Primarily, that's the idea that this will be adjusted over a long-term 10-year period or so so that against whatever other normal laws that are applicable for setting off such advances.
I think we could even try to stretch it to 15 years.
Yeah, yeah, good.
Sure. Thanks a lot for answering all the questions, and all the best, sir. Thank you.
Thank you, Rohit.
Thank you. Thank you.
Thank you. The next question is from the line of Jaiprakash from Korman Capital. Please go ahead.
Hello. Hi.
Yes, sir. Please.
Am I audible?
Yeah, yeah.
My question is, sir, we have this CapEx of INR 1,200 crores. Is there any cap you want to keep on the debt because the debt is already around INR 1,000 crores? Is there any cap you're looking for if you can just elaborate on that or if you want to be debt-free or anything on that side will be helpful?
See, normally, ideally, debt to EBITDA, we always feel it should not be exceeding 2.5x, and we would like to maintain at those levels. But you would have seen our investor presentation and the numbers that currently also our debt to EBITDA is just about around 1.6 or so. So we are well, well within the norms. We would like to maintain. On a healthy front, it will always be less than 2.5x, in fact. But having said that, for the last 2.5 years, we have been at the level between 1.5-2.
Okay. Okay. And that will be the guidance for the future, basically, if you want half-times in the future?
Yes, 2.5x. That's the guideline.
That will be our guidelines.
Okay, sir. Is there any foreign currency benefit which we are getting because of the INR depreciation? Yeah, because that will be helpful to understand.
Could you come again? What sort of benefit did you say?
Foreign currency, basically, INR is depreciating, right? And you have mostly exports.
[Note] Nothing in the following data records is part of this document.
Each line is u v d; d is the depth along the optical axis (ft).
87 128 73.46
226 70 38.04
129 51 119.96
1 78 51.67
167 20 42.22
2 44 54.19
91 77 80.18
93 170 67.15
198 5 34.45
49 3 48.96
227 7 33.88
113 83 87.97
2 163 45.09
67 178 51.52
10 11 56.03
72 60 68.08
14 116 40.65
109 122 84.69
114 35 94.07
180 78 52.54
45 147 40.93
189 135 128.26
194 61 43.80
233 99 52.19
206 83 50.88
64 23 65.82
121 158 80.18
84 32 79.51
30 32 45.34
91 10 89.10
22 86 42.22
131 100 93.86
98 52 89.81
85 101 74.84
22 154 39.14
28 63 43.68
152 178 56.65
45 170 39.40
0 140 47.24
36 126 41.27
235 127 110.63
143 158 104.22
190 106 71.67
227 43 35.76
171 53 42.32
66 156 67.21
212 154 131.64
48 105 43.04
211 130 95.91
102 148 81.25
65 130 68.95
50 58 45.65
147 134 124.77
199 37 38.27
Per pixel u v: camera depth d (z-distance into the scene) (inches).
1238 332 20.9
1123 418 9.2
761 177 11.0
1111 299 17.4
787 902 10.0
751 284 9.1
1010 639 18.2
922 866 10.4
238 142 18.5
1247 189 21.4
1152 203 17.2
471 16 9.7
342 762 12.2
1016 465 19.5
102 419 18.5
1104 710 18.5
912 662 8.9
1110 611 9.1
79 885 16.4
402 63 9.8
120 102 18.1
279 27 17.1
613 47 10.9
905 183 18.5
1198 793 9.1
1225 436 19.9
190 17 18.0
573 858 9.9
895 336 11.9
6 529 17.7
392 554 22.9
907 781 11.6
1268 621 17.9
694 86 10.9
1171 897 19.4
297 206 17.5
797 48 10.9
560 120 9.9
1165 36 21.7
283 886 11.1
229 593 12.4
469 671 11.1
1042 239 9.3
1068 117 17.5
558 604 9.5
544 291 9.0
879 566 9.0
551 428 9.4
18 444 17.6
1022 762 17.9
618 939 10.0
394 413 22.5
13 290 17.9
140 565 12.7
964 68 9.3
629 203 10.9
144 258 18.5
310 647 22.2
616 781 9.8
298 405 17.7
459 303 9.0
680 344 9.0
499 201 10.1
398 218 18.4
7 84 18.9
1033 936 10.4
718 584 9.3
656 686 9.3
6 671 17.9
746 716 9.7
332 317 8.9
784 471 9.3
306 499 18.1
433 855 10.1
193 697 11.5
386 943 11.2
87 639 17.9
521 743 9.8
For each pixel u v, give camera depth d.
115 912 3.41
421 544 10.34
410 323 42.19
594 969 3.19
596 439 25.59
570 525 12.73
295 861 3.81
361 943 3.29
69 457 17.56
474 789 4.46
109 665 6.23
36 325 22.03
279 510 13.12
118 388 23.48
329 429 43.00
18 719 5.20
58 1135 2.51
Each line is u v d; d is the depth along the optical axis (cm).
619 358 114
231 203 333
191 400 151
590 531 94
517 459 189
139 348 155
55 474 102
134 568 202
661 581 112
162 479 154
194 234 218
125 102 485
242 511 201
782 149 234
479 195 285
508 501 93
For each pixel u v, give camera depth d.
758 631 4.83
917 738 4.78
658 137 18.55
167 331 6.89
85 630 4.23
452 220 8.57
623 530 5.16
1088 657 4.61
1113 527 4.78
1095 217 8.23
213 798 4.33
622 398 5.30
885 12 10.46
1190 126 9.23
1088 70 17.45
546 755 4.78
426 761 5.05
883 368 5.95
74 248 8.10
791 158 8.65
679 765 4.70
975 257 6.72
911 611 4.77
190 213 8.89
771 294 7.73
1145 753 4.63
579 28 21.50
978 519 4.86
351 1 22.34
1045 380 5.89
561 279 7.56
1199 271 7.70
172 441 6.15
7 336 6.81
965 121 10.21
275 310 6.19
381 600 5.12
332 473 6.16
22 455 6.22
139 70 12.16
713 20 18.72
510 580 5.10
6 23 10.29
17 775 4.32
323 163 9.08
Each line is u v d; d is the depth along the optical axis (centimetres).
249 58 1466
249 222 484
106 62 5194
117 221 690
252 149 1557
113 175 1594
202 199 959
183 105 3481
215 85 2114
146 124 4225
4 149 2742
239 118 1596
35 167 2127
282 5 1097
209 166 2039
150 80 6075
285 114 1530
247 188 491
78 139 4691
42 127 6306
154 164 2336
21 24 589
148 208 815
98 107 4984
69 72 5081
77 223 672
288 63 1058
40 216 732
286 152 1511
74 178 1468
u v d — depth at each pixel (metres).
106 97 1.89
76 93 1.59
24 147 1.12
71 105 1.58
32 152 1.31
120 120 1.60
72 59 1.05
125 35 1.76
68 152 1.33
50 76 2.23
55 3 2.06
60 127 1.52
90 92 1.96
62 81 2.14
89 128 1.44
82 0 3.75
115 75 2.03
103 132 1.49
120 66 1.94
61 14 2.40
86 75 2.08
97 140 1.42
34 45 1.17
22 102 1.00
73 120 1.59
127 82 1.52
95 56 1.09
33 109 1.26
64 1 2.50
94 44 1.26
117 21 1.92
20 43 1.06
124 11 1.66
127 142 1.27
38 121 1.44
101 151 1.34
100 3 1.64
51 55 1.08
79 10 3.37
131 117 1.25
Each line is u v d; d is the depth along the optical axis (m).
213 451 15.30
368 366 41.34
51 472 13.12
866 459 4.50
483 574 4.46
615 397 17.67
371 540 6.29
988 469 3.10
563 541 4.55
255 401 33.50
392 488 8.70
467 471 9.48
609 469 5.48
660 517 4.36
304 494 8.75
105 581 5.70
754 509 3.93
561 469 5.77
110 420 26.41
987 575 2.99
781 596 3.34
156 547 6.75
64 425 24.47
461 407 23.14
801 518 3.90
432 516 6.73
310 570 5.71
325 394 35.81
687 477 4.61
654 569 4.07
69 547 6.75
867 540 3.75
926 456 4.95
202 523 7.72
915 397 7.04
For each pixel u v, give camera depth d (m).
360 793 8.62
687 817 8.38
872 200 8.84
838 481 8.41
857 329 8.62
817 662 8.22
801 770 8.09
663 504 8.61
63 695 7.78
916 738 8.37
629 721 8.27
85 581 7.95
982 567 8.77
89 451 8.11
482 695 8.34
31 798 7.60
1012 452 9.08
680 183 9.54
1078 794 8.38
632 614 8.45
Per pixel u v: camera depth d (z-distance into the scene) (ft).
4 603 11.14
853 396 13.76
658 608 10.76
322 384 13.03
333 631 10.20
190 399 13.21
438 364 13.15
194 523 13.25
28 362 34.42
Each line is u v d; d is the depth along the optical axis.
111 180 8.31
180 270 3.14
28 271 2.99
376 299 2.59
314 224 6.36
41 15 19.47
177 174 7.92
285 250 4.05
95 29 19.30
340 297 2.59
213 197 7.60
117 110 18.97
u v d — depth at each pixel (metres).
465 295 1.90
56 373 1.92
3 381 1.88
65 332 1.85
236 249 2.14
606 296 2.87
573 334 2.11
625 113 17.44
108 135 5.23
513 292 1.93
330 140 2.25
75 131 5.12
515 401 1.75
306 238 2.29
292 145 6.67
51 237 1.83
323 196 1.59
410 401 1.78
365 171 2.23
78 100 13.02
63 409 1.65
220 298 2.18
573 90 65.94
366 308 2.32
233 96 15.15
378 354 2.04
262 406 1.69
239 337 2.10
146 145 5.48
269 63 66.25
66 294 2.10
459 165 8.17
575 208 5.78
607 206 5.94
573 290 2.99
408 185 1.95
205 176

Yes. Being a net exporter, we always have the benefit when the Indian rupee is depreciating. So definitely, there is a forex income on account of such depreciation.
How much it was in this quarter, sir? Just to understand.
This quarter was about INR 3.5 crores.
Okay. Okay. Got it. Thank you.
Welcome.
Thank you. The next question is from the line of Rohit Sinha from Sunidhi Securities. Please go ahead.
Yeah. Thank you for taking my question, sir. Congratulations for a good set of numbers. Just one clarification on the capacity side. As we are expecting from 48 to 54, in just slide number 13 and slide number 10, I just wanted to refer that the multi-specialty product, which will be in this 4,800- 5,400, 6,000 capacity, or that would be another capacity? In slide number 10, we have mentioned that the capacity augmentation will be completed by June 30. This is referring to the new multi-specialty product or the existing product which you just have initially mentioned would be ready for commission by April?
Rohit, hi. Good evening. To answer you, this 54,000 does not have any multi-specialty chemical products. What we are talking, 54,000 is all the existing products that we had, which we started last year. The multi-specialty and the specialty products expansion is in the phase two and phase three, where we will be adding close to about 18,000 metric tons going forward at that.
This 18,000 would not be that Privi Fine Sciences, directly from the Privi?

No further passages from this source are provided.